The task force is also rightly focused on connectivity, though the early ideas aren’t exactly ideal. Their proposals for reclaiming some parking lots for green space and moving the fence captures the spirit, if not the substance of the greening idea. I don’t like how a proposed rendering of new parking structures included in the briefing places the garages in positions where they block access and connectivity between the neighborhoods and the park. And the reclaimed green space isn’t exactly significant in scale. Turning the lot behind the Music Hall green is a no brainer, but the question of what to do with the acres of parking on the back end of the park by Gexa Energy Pavilion is the real challenge. There’s talk of creating a community park, but few details. The key point is this: in order for Fair Park to become useful, it must have uses, particularly those that are improvisational, like sports fields, playgrounds, etc. A bolder idea would be to try to get a youth soccer organization to turn part of the back end of the park into a year-round facility. Maybe those are ideas a private non-profit overseeing the park could be more effectively implement.

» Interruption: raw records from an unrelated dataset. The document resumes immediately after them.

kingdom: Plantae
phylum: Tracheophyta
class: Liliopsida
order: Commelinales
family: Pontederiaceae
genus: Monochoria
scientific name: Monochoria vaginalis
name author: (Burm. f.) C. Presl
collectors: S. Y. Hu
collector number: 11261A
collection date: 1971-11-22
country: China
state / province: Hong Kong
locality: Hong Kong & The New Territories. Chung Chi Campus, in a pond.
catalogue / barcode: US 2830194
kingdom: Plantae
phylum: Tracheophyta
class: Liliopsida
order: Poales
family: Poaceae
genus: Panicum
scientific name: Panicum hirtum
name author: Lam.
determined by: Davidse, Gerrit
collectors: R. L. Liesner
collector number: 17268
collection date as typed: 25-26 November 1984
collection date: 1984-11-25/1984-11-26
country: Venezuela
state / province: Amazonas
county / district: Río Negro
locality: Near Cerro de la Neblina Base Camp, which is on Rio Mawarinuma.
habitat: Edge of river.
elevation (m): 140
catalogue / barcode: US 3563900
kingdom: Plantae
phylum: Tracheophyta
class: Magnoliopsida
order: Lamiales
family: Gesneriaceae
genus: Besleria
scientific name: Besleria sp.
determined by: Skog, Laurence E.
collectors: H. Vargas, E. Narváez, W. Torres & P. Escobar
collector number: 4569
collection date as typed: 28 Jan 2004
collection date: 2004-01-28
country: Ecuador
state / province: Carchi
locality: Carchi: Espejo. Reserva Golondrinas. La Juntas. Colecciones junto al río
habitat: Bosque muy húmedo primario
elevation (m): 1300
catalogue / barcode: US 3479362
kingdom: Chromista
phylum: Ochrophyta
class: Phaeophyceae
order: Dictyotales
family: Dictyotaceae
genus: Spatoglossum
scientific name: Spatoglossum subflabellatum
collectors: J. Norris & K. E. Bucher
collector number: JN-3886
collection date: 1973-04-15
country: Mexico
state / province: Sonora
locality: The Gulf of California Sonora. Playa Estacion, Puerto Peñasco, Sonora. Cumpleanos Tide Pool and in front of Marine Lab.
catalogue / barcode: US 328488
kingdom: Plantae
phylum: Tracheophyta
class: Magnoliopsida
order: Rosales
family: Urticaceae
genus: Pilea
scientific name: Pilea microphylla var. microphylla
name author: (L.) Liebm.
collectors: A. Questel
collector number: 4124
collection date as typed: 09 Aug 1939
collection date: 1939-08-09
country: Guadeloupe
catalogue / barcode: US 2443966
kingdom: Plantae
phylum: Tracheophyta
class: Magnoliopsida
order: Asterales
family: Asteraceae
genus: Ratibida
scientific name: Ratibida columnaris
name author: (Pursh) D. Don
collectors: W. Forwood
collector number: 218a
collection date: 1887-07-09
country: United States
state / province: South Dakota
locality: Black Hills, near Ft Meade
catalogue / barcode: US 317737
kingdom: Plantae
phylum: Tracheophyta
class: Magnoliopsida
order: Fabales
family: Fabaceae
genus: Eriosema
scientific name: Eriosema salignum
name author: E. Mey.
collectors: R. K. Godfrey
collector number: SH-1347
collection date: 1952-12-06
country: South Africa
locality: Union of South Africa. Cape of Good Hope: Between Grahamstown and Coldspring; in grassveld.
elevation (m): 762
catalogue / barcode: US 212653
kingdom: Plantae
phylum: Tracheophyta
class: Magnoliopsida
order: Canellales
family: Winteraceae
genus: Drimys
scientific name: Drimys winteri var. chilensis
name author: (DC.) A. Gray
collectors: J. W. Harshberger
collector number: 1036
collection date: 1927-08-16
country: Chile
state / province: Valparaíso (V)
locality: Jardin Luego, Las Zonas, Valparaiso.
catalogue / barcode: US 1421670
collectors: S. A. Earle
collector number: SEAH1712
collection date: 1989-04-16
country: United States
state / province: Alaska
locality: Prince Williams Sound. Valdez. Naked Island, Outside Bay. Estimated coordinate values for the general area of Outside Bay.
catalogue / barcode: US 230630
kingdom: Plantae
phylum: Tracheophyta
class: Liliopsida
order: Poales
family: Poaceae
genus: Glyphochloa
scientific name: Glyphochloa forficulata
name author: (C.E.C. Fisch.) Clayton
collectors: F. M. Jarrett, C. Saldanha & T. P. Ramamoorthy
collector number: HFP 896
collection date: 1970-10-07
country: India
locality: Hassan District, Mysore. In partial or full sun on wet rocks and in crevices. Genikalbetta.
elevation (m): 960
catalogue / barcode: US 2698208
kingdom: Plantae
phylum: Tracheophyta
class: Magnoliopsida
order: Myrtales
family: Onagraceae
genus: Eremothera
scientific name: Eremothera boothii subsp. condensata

But back to the parking. The parking challenge at Fair Park is that there is a massive surge of demand during the fair, but meeting that demand has created facilities that ruin the park during the rest of the year. Rather than trying to come up with a different way to incorporate that parking capacity into the park, I would rather see the task force focused on alternative solutions, like creating temporary parking during the fair or overflow parking facilities off site. At the very least, don’t say you’re going to increase connectivity between the neighborhoods and the park and then stick a rendering in the briefing that shows parking garages shoved between the neighborhood and the park.

There needs to be significant perforation between the park and the neighborhoods. Just look at Balboa Park in San Diego, the closest thing to a Fair Park in another American city, and whose head the Fair Park Task Force spoke to during their research. At Balboa, the adjacent neighborhoods come right up to the border of the park and parking for the intermittent uses is tucked into discrete lots located within the confines of the park. Parking for the park’s big draw – the San Diego Zoo – is shoved in the far back of the park. At Fair Park, the moats of concrete that currently disconnect the park from the neighborhoods should be filled in, not with a parking structures (however “signature” — whatever that means) but with neighborhood. Make it dense and affordable. Make the distinction between where Fair Park ends and Dallas begins really difficult to pin down.